Radio Foundation Models: Pre-training Transformers for 5G-based Indoor Localization
Jonathan Ott, Jonas Pirkl, Maximilian Stahlke, Tobias Feigl, Christopher Mutschler
TL;DR
The paper addresses the data bottleneck in indoor 5G radio fingerprinting for localization by introducing a self-supervised pre-training framework for a Transformer on unlabeled channel impulse responses. It proposes a novel pretext task that masks CIR components and trains the model to reconstruct them, enabling environment-specific representations without reference data. After pre-training, a light fine-tuning on a small set of labeled CIRs yields state-of-the-art localization accuracy with an order-of-magnitude reduction in labeled data, demonstrated on two real-world 5G datasets and a synthetic LoS dataset. The results suggest this approach can serve as a foundation model for radio fingerprinting, offering cost-effective, robust indoor localization and groundwork for future extension to dynamic environments and other radio systems.
Abstract
Artificial Intelligence (AI)-based radio fingerprinting (FP) outperforms classic localization methods in propagation environments with strong multipath effects. However, the model and data orchestration of FP are time-consuming and costly, as it requires many reference positions and extensive measurement campaigns for each environment. Instead, modern unsupervised and self-supervised learning schemes require less reference data for localization, but either their accuracy is low or they require additional sensor information, rendering them impractical.

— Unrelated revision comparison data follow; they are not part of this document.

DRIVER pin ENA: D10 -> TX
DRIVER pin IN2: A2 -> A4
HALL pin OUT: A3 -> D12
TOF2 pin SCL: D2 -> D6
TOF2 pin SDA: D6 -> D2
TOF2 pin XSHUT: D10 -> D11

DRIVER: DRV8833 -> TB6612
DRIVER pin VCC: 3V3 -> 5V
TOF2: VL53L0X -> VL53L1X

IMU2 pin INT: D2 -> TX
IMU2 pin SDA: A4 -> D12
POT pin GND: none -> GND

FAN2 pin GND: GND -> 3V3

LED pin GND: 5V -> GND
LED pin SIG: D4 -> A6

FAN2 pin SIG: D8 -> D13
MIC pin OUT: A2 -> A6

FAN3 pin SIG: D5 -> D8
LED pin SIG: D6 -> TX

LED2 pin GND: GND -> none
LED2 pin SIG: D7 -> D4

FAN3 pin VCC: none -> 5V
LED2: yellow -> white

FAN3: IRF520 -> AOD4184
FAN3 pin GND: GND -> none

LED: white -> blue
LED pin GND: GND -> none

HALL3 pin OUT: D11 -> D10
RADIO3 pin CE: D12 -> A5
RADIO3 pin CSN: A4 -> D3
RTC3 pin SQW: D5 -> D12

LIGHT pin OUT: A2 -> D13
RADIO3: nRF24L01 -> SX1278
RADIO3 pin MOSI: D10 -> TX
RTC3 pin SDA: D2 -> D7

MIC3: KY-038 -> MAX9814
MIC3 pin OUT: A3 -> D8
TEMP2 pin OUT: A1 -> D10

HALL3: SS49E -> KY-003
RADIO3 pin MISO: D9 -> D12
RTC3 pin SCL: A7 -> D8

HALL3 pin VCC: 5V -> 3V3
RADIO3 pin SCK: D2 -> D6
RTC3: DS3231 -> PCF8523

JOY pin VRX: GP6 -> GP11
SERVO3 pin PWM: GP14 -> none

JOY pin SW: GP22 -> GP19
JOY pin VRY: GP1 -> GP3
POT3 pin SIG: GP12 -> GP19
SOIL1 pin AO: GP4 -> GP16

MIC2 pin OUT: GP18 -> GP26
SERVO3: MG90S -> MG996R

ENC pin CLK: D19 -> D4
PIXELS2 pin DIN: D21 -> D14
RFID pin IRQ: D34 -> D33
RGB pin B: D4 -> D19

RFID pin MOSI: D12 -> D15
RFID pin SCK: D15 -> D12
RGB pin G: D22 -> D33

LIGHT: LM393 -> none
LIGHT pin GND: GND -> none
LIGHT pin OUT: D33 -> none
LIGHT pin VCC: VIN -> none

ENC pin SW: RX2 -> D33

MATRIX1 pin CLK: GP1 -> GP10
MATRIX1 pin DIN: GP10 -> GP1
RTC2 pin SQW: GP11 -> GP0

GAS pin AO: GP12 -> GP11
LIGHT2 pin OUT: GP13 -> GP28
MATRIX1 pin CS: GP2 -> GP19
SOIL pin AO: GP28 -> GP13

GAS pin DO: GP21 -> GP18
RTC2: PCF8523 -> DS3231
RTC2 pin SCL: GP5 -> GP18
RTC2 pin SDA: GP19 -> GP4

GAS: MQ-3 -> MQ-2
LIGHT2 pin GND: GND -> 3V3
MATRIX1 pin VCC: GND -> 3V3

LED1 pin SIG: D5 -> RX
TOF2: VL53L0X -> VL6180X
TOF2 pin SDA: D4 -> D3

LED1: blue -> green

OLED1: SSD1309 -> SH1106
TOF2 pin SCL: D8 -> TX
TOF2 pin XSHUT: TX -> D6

In this paper we propose a self-supervised learning framework that pre-trains a general transformer (TF) neural network on 5G channel measurements that we collect on-the-fly without expensive equipment. Our novel pretext task randomly masks and drops input information to learn to reconstruct it. So, it implicitly learns the spatiotemporal patterns and information of the propagation environment that enable FP-based localization. Most interestingly, when we optimize this pre-trained model for localization in a given environment, it achieves the accuracy of state-of-the-art methods but requires ten times less reference data and significantly reduces the time from training to operation.